_YOUR INSTRUCTIONS_. Given the entries below, please return each one exactly.

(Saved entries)
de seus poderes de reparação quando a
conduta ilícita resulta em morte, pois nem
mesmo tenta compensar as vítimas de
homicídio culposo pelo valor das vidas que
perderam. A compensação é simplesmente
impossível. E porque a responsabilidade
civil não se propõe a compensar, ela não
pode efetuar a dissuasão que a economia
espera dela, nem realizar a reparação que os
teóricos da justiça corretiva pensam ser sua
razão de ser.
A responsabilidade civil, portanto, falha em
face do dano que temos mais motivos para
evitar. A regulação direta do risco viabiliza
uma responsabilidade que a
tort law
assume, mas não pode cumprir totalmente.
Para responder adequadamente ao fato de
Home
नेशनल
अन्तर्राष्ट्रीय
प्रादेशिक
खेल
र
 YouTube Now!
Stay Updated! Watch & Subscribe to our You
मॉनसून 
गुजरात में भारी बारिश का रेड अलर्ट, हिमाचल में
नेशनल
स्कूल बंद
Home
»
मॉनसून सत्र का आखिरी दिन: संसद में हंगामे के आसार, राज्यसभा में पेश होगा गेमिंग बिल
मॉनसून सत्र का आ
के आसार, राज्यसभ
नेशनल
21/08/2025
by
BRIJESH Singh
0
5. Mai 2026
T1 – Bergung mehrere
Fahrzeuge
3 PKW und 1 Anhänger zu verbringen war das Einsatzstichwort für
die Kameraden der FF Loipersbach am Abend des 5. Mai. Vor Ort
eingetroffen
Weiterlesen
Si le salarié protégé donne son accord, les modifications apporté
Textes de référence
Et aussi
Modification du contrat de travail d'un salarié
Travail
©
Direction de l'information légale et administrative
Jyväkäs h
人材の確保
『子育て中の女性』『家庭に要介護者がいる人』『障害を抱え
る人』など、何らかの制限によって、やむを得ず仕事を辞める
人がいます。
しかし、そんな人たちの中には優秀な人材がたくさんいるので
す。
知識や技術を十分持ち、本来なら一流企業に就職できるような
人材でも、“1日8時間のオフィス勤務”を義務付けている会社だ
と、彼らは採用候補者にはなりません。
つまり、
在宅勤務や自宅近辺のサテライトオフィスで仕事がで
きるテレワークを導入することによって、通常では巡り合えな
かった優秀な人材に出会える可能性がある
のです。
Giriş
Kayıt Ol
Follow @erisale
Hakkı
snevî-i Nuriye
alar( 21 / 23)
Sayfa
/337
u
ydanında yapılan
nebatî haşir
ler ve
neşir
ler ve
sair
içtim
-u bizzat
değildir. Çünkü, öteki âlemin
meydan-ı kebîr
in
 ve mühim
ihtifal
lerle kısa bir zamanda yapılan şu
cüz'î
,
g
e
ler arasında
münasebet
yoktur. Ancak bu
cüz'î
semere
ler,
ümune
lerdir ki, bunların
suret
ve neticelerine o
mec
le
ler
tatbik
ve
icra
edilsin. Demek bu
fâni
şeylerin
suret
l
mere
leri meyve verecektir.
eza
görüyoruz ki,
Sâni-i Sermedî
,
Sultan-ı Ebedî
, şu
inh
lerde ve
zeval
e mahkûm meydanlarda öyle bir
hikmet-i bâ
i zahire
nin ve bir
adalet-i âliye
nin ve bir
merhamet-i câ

_SOLUTION TO THE PROBLEM_.
de seus poderes de reparação quando a
conduta ilícita resulta em morte, pois nem
mesmo tenta compensar as vítimas de
homicídio culposo pelo valor das vidas que
perderam. A compensação é simplesmente
impossível. E porque a responsabilidade
civil não se propõe a compensar, ela não
pode efetuar a dissuasão que a economia
espera dela, nem realizar a reparação que os
teóricos da justiça corretiva pensam ser sua
razão de ser.
A responsabilidade civil, portanto, falha em
face do dano que temos mais motivos para
evitar. A regulação direta do risco viabiliza
uma responsabilidade que a
tort law
assume, mas não pode cumprir totalmente.
Para responder adequadamente ao fato de
Home
नेशनल
अन्तर्राष्ट्रीय
प्रादेशिक
खेल
र
 YouTube Now!
Stay Updated! Watch & Subscribe to our You
मॉनसून 
गुजरात में भारी बारिश का रेड अलर्ट, हिमाचल में
नेशनल
स्कूल बंद
Home
»
मॉनसून सत्र का आखिरी दिन: संसद में हंगामे के आसार, राज्यसभा में पेश होगा गेमिंग बिल
मॉनसून सत्र का आ
के आसार, राज्यसभ
नेशनल
21/08/2025
by
BRIJESH Singh
0
5. Mai 2026
T1 – Bergung mehrere
Fahrzeuge
3 PKW und 1 Anhänger zu verbringen war das Einsatzstichwort für
die Kameraden der FF Loipersbach am Abend des 5. Mai. Vor Ort
eingetroffen
Weiterlesen
Si le salarié protégé donne son accord, les modifications apporté
Textes de référence
Et aussi
Modification du contrat de travail d'un salarié
Travail
©
Direction de l'information légale et administrative
Jyväkäs h
人材の確保
『子育て中の女性』『家庭に要介護者がいる人』『障害を抱え
る人』など、何らかの制限によって、やむを得ず仕事を辞める
人がいます。
しかし、そんな人たちの中には優秀な人材がたくさんいるので
す。
知識や技術を十分持ち、本来なら一流企業に就職できるような
人材でも、“1日8時間のオフィス勤務”を義務付けている会社だ
と、彼らは採用候補者にはなりません。
つまり、
在宅勤務や自宅近辺のサテライトオフィスで仕事がで
きるテレワークを導入することによって、通常では巡り合えな
かった優秀な人材に出会える可能性がある
のです。
Giriş
Kayıt Ol
Follow @erisale
Hakkı
snevî-i Nuriye
alar( 21 / 23)
Sayfa
/337
u
ydanında yapılan
nebatî haşir
ler ve
neşir
ler ve
sair
içtim
-u bizzat
değildir. Çünkü, öteki âlemin
meydan-ı kebîr
in
 ve mühim
ihtifal
lerle kısa bir zamanda yapılan şu
cüz'î
,
g
e
ler arasında
münasebet
yoktur. Ancak bu
cüz'î
semere
ler,
ümune
lerdir ki, bunların
suret
ve neticelerine o
mec
le
ler
tatbik
ve
icra
edilsin. Demek bu
fâni
şeylerin
suret
l
mere
leri meyve verecektir.
eza
görüyoruz ki,
Sâni-i Sermedî
,
Sultan-ı Ebedî
, şu
inh
lerde ve
zeval
e mahkûm meydanlarda öyle bir
hikmet-i bâ
i zahire
nin ve bir
adalet-i âliye
nin ve bir
merhamet-i câ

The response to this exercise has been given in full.